* Task requirements: Examine the material below. Gather every line in which the string "lines" appears.

* Data provided:

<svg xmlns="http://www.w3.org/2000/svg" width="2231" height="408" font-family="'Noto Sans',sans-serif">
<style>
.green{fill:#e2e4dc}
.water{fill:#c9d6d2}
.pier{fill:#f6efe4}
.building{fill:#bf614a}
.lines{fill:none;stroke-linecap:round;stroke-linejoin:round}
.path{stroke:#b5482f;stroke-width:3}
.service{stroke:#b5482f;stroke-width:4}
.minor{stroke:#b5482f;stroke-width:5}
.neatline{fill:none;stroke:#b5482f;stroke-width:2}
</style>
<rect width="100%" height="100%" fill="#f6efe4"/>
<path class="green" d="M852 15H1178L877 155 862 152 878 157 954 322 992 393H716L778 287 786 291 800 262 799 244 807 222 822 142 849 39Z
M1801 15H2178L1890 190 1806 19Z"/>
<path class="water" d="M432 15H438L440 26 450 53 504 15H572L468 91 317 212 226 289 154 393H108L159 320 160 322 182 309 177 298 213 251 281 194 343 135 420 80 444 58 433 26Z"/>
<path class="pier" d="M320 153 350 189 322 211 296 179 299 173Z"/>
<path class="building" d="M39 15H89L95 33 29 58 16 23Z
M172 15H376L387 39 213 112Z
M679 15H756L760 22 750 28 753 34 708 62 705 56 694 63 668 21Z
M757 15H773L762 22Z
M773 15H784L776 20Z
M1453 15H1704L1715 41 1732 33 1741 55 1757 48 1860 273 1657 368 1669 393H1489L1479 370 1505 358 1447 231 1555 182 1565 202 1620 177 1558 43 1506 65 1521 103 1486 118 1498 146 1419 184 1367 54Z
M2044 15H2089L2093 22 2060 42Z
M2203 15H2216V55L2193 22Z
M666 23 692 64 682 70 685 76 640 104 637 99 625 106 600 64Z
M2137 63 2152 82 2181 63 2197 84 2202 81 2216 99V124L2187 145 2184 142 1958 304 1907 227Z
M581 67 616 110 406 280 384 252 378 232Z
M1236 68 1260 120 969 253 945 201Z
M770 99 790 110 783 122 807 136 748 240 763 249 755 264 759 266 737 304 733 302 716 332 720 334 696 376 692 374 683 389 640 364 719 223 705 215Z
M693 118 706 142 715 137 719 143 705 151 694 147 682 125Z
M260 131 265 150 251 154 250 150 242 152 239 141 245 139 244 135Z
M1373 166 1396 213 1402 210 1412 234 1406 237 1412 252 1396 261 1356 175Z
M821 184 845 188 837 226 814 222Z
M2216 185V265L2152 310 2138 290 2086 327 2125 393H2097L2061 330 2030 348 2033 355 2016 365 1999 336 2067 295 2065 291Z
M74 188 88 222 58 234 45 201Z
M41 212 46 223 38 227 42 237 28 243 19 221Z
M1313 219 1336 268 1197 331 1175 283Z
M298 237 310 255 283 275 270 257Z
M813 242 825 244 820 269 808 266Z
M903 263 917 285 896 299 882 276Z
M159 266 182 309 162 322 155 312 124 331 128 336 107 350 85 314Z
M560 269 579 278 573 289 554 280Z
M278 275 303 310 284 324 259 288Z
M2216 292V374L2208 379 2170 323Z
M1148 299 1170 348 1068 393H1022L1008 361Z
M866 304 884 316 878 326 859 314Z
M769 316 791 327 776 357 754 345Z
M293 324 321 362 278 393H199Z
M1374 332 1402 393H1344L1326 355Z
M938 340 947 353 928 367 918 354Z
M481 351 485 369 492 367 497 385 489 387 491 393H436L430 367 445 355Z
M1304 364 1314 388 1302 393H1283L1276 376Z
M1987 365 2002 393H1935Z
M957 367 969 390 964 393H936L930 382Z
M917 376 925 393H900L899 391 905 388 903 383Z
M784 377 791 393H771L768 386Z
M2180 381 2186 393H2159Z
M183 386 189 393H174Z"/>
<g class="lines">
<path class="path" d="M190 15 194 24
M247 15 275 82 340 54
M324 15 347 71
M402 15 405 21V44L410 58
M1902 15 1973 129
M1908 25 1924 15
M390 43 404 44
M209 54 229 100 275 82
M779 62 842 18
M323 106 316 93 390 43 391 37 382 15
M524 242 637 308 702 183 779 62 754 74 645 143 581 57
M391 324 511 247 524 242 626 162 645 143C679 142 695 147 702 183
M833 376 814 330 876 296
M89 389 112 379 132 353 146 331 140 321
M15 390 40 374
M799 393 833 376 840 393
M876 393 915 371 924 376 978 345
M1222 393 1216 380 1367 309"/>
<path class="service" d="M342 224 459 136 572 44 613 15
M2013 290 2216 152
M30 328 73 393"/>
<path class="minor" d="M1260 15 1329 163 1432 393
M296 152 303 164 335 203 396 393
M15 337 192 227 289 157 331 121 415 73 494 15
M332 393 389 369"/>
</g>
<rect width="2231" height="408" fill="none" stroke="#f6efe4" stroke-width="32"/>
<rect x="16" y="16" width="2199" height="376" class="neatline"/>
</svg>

* Written solution:
.lines{fill:none;stroke-linecap:round;stroke-linejoin:round}
<g class="lines">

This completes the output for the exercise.